Didalam ruangan yang memiliki kenangan, lembar awal dari kisah lama kembali terbuka, membuat atmosfer diruangan diisi oleh tawa yang membumbung tinggi. Diam-diam ada harap yang terselip dari hati wanita berusia empat puluh tahun itu, semoga dua anaknya ini saling melengkapi.
***
Rinai menata beberapa makanan diatas meja, semua persiapan sudah 95%. Langkah kaki seseorang membuat ia tetap hanyut dalam aktifitasnya tanpa mau mencari tau.
"Ada yang bisa kakak bantu?" Aldo berdiri disamping Rinai.
"Tinggal bakar barbeque sama sosis aja kak. Mereka suka banget soalnya." Rinai tersenyum melihat anak-anak panti yang masih asik bermain ditaman. Meski siang sudah hampir beranjak digantikan sore, mereka tetap setia bermain.

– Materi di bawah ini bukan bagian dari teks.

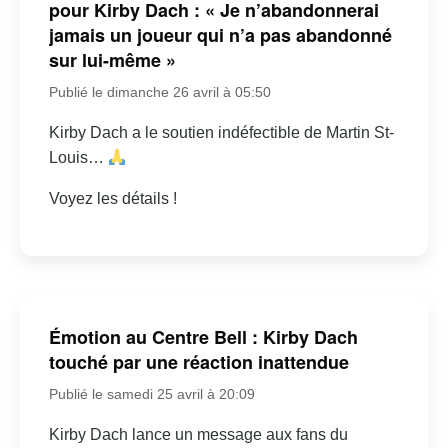
pour Kirby Dach : « Je n’abandonnerai
jamais un joueur qui n’a pas abandonné
sur lui-même »
Publié le dimanche 26 avril à 05:50
Kirby Dach a le soutien indéfectible de Martin St-
Louis…
Voyez les détails !
Émotion au Centre Bell : Kirby Dach
touché par une réaction inattendue
Publié le samedi 25 avril à 20:09
Kirby Dach lance un message aux fans du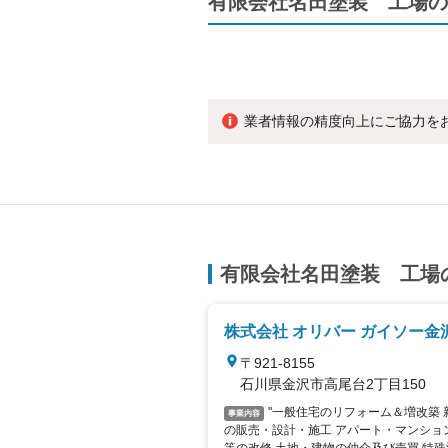
有限会社名田塗装 工場の
業者情報の精度向上にご協力を
有限会社名田塗装 工場
株式会社 オリバー ガイソー金
〒921-8155
石川県金沢市高尾台2丁目150
"一般住宅のリフォーム＆増改築 新築住宅
事業内容
の販売・設計・施工 アパート・マンショ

"Yaudah ayo, kamu udah selesai kan?" pertanyaan Aldo membuat Rinai kembali kealam sadarnya.
Gadis itu melihat kearah Aldo dan mengangguk. "ayo kak." mereka berdua berjalan menuju panggangan yang sudah disiapkan.
Rinai mulai membakar barbeque terlebih dahulu.

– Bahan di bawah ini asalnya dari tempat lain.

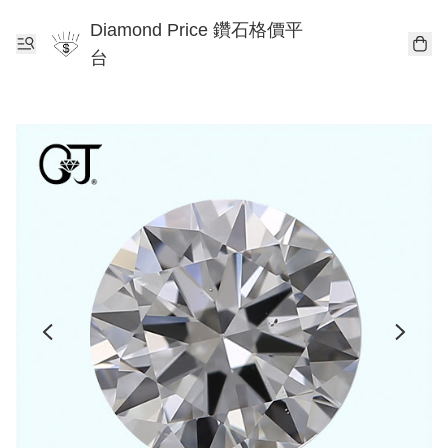
Diamond Price 鑽石格價平
台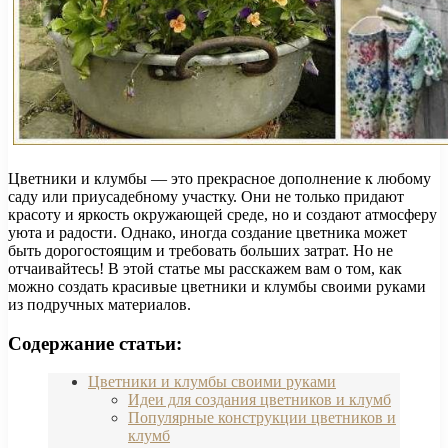
Цветники и клумбы — это прекрасное дополнение к любому
саду или приусадебному участку. Они не только придают
красоту и яркость окружающей среде, но и создают атмосферу
уюта и радости. Однако, иногда создание цветника может
быть дорогостоящим и требовать больших затрат. Но не
отчаивайтесь! В этой статье мы расскажем вам о том, как
можно создать красивые цветники и клумбы своими руками
из подручных материалов.
Содержание статьи:
Цветники и клумбы своими руками
Идеи для создания цветников и клумб
Популярные конструкции цветников и
клумб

"Kamu kangen nggak sama masa-masa waktu kita kecil?" Aldo bertanya, mencoba memecahkan keheningan yang tercipta diantara keduanya.
"Kangen banget kak." Rinai mengangguk-anggukan kepala, meski netranya masih menatap pekerjaannya.
"Kalau ini, masih inget?" Rinai menaikan alisnya sebelah kala mendengar pertanyaan Aldo. Ia melihat kearah laki-laki itu. Sebuah jari menyentuh hidungnya dengan cairan kental berwarna hitam yang berhasil tertempel disana.
"Kakak." Rinai mencebikan bibirnya. Aldo tertawa dan mengacak-acak puncak rambut Rinai.
Amanda menatap dua insan yang saling melepas rindu mereka dengan membuka kotak memori, mencoba mengeluarkan kertas yang membuat mereka kembali bahagia karena teringat masa indah.
Kamera handphone terarah keobjek dimana Rinai dan Aldo berada. Membidik beberapa memori yang mampu membuat siapa saja yang menatap akan berucap. Cocok, begitu juga laki-laki yang baru saja menerima foto anaknya dengan laki-laki yang sudah sangat ia kenal.